The term “NIMBY” is short for “Not In My Back Yard.” It’s intended to be derogatory, and refers to people who pay lip service to things but oppose—often with government muscle—those same things being built near them. Sometimes that’s in reference to wind farms, slaughterhouses, or nuclear power plants, but often this term crops up in the context of new housing.

But this term packages a backwards way of thinking. The (for example) new housing being discussed is basically never in their back yard. It’s never destined for their actual property; instead, it is the property of other people that is being struggled over. NIMBY language is wielded by people appealing to the sanctity of property and freedom in an attempt to usurp the property rights and freedoms of others. 

These “NIMBY” complaints loom large over the housing conversation. A survey of municipal employees conducted by WILL had several city planners citing NIMBYism as a chief driver of housing’s unaffordability: it obstructs new building and throttles supply. But the language, both of that term and in the rhetoric customarily used by NIMBYites, turns the facts of the debate on their head. NIMBYs appeal to personal property and rights, but echoing throughout their language is an effort to get government to control what belongs to other people. 

This isn’t just rhetoric. This dominates the conversation surrounding local control and representative government across the nation.

For instance, the Washington Post ran a story last October about people in Montgomery County, MD (a bedroom community for professionals north of DC) were protesting proposed zoning changes with signs reading “Save Our Neighborhoods” and “Stop Rezoning Our Single-Family Homes.” But their single-family homes weren’t being threatened at all. The proposed plan could have permitted lots to hold single-family homes, or to hold denser structures like duplexes or triplexes. The protesting residents could have kept inhabiting their homes on their land the way that they were for as long as they pleased. Their entire umbrage was directed towards what other people might do with their land. This vote was not over any actual zoning change, but rather over updating the county’s general plan—“a framework for future plans,” in its own language.

The same story is underway in Franklin, WI, a well-off suburb of Milwaukee.

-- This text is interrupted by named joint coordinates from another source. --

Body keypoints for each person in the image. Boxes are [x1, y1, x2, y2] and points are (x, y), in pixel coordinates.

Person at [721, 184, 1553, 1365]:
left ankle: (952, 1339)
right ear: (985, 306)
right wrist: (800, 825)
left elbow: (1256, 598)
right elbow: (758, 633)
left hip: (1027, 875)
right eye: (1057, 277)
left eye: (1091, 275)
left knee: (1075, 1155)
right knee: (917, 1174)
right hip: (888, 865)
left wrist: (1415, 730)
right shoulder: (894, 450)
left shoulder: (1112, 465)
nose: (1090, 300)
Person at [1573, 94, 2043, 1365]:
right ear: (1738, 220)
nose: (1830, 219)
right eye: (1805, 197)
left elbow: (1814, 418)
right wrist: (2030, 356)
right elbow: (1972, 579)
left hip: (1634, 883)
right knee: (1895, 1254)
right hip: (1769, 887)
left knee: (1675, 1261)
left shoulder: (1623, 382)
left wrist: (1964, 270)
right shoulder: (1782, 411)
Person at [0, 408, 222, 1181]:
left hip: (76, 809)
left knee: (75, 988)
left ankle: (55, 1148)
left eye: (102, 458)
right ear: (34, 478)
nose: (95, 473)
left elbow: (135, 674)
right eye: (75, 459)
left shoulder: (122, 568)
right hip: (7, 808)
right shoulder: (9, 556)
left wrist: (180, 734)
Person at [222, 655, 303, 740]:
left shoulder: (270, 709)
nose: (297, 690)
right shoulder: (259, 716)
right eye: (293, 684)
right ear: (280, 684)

There, a proposed subdivision has been hounded by citizens at common council meetings. One homeowner attempted to berate the city’s decision-makers into forcing the builders to incorporate greater distances between houses. At the time, the proposed setbacks would have been 90 inches. This man lectured the council, “If I was a six-foot guy, I could stand on my lot line, lay down, and touch my neighbor’s house. That’s 90 inches. That’s, in my mind, ridiculous.”

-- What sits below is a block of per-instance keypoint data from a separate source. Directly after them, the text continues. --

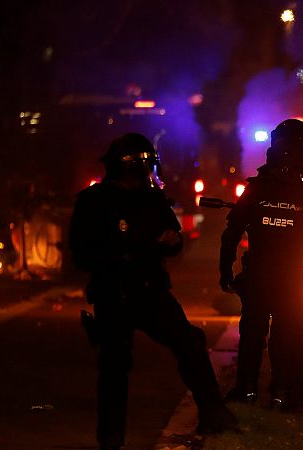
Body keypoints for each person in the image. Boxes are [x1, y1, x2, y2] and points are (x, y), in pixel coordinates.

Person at [69, 133, 236, 450]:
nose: (150, 174)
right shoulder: (93, 202)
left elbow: (173, 237)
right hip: (113, 292)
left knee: (189, 341)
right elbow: (81, 253)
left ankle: (213, 411)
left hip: (150, 290)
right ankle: (111, 437)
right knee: (115, 365)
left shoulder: (152, 198)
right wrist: (126, 252)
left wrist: (172, 241)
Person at [219, 119, 303, 410]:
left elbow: (231, 233)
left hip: (258, 277)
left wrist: (225, 271)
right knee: (296, 335)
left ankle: (246, 390)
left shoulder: (255, 189)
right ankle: (292, 394)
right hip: (294, 281)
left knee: (252, 334)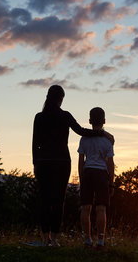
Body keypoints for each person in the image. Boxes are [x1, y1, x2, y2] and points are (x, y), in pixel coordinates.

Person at [32, 85, 114, 247]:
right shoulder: (65, 116)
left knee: (44, 200)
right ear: (61, 99)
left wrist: (36, 163)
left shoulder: (39, 117)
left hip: (43, 162)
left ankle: (45, 238)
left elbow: (35, 143)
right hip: (62, 162)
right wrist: (102, 133)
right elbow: (81, 131)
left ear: (48, 97)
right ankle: (54, 240)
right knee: (58, 200)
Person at [78, 107, 115, 250]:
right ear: (104, 121)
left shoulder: (84, 138)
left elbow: (81, 160)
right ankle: (100, 241)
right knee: (101, 209)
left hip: (87, 173)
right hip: (101, 174)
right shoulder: (107, 141)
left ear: (89, 121)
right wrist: (111, 182)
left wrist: (81, 178)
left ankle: (87, 240)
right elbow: (110, 164)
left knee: (85, 207)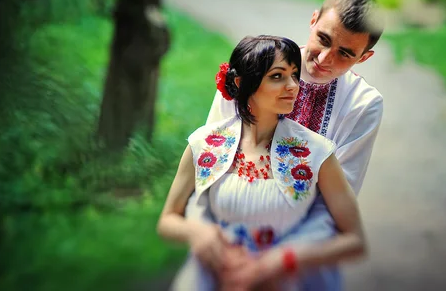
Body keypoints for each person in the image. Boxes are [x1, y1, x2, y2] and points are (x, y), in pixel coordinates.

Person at [157, 36, 367, 290]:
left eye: (294, 75)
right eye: (277, 76)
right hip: (214, 279)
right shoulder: (205, 144)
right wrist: (199, 233)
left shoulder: (317, 152)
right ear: (241, 82)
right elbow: (168, 220)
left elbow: (354, 240)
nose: (293, 86)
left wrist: (284, 260)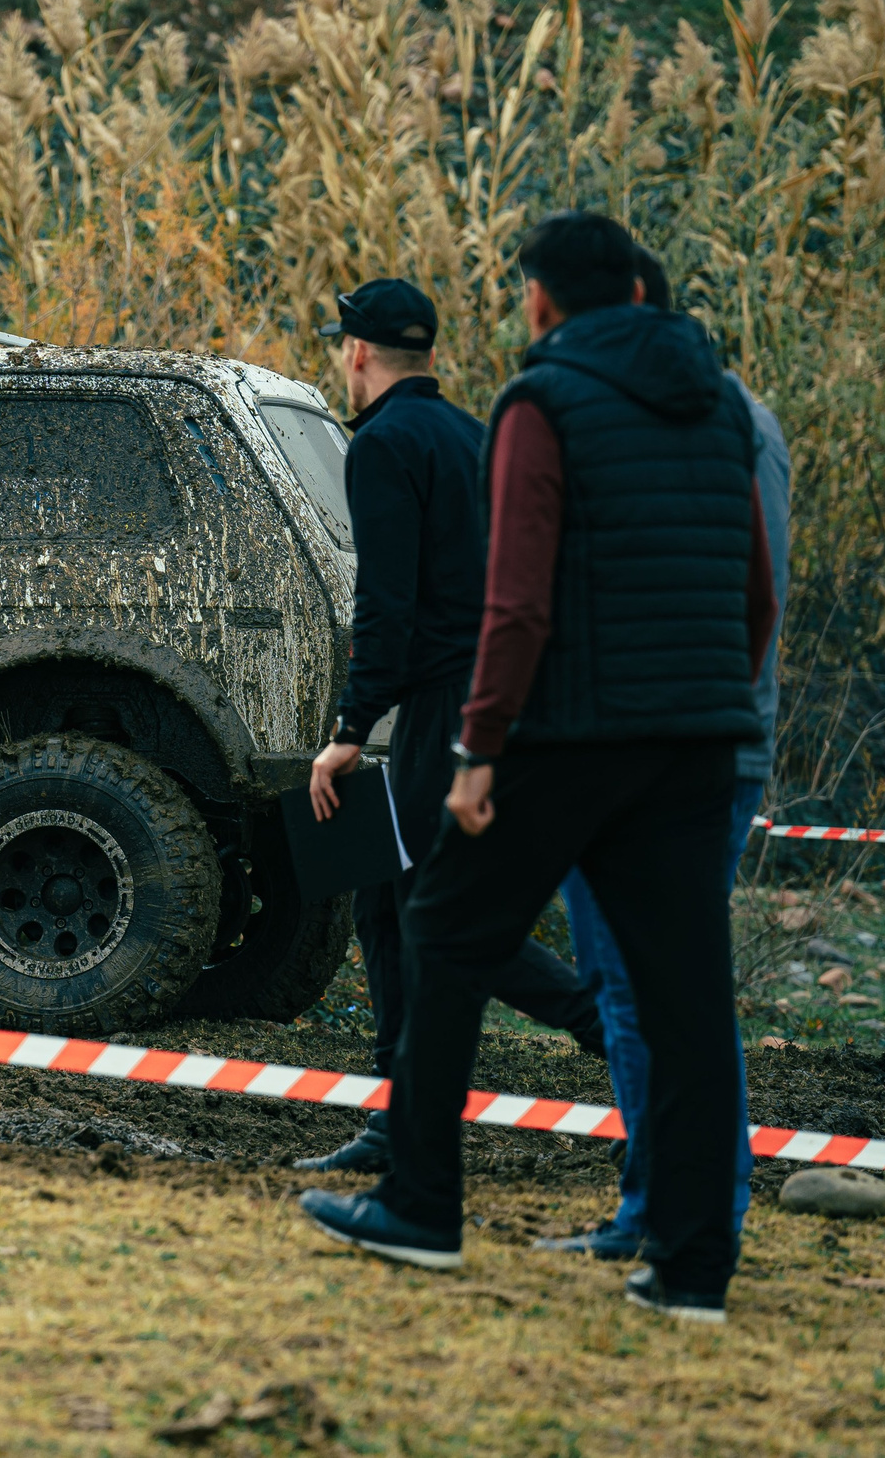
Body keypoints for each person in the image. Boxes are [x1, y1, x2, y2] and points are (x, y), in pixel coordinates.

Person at [299, 211, 776, 1325]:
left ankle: (420, 1205)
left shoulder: (541, 401)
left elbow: (513, 605)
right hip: (701, 737)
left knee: (441, 930)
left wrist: (478, 752)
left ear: (543, 299)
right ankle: (695, 1270)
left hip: (569, 733)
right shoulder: (719, 406)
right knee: (688, 1001)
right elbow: (752, 595)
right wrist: (704, 706)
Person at [296, 279, 604, 1176]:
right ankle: (398, 1122)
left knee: (441, 909)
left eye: (340, 350)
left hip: (445, 709)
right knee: (383, 902)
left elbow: (384, 602)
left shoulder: (385, 444)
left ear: (357, 353)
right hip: (489, 698)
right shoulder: (472, 437)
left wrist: (351, 725)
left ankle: (604, 1025)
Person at [534, 246, 790, 1258]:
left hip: (665, 749)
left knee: (641, 988)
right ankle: (680, 1200)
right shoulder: (725, 412)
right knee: (653, 985)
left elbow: (742, 601)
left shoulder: (707, 419)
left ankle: (674, 1210)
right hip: (700, 739)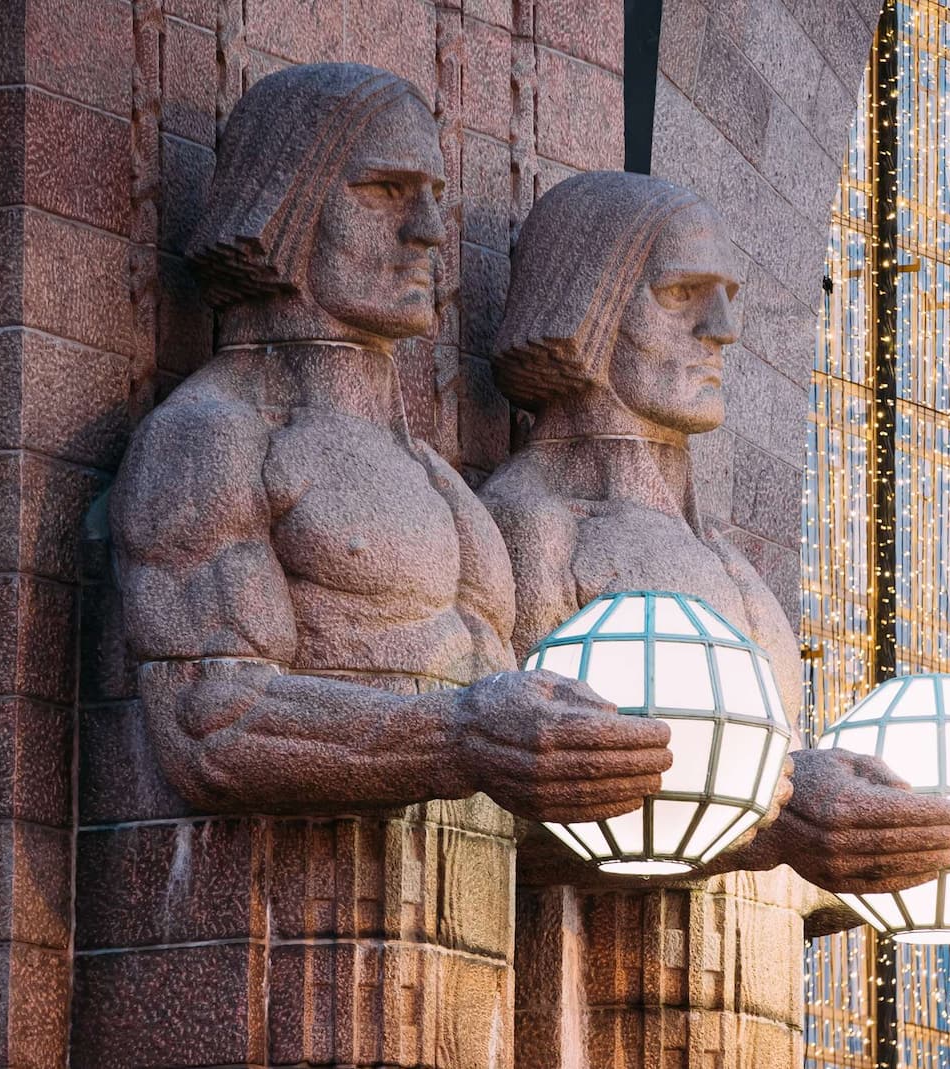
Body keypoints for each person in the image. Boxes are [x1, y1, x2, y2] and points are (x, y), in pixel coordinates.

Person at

Again—this was neither his house, nor his neighbor’s house, in question. This was a proposal for a different neighborhood entirely, and he was haranguing the city’s council members to mandate that extra land be left undeveloped just so that the houses could be spaced further apart, according to what struck him as ridiculous or not. Yet, he suggested and spoke as though this decision was impacting his life and property.

NIMBYs might object that their concerns are relevant to their own property—often, they oppose new construction for fear that it would harm their property values in some way. Some of these concerns are valid, but overbroad: not wanting a strip club near a neighborhood with young children is a valid concern, but one that the government’s police power can address.

Some of these concerns are bad: wanting low crime by making it hard for anyone who isn’t wealthy to live nearby is an unjust and unworkable blueprint for society. And then some concerns are intrusive and invalid: every demand to make one’s neighbors’ houses farther apart, for example.

And, just to head off a typically American objection, it is indeed that resident’s right to have an opinion about someone else’s land, house, architecture, and everything else. But no one should have the right to transmute that third-party opinion into political power that forces those changes onto other people’s lives in matters of their property. Someone dictating their own will onto others in this fashion is entirely un-American.

Noah Diekemper is the Senior Research Analyst at the Wisconsin Institute for Law & Liberty.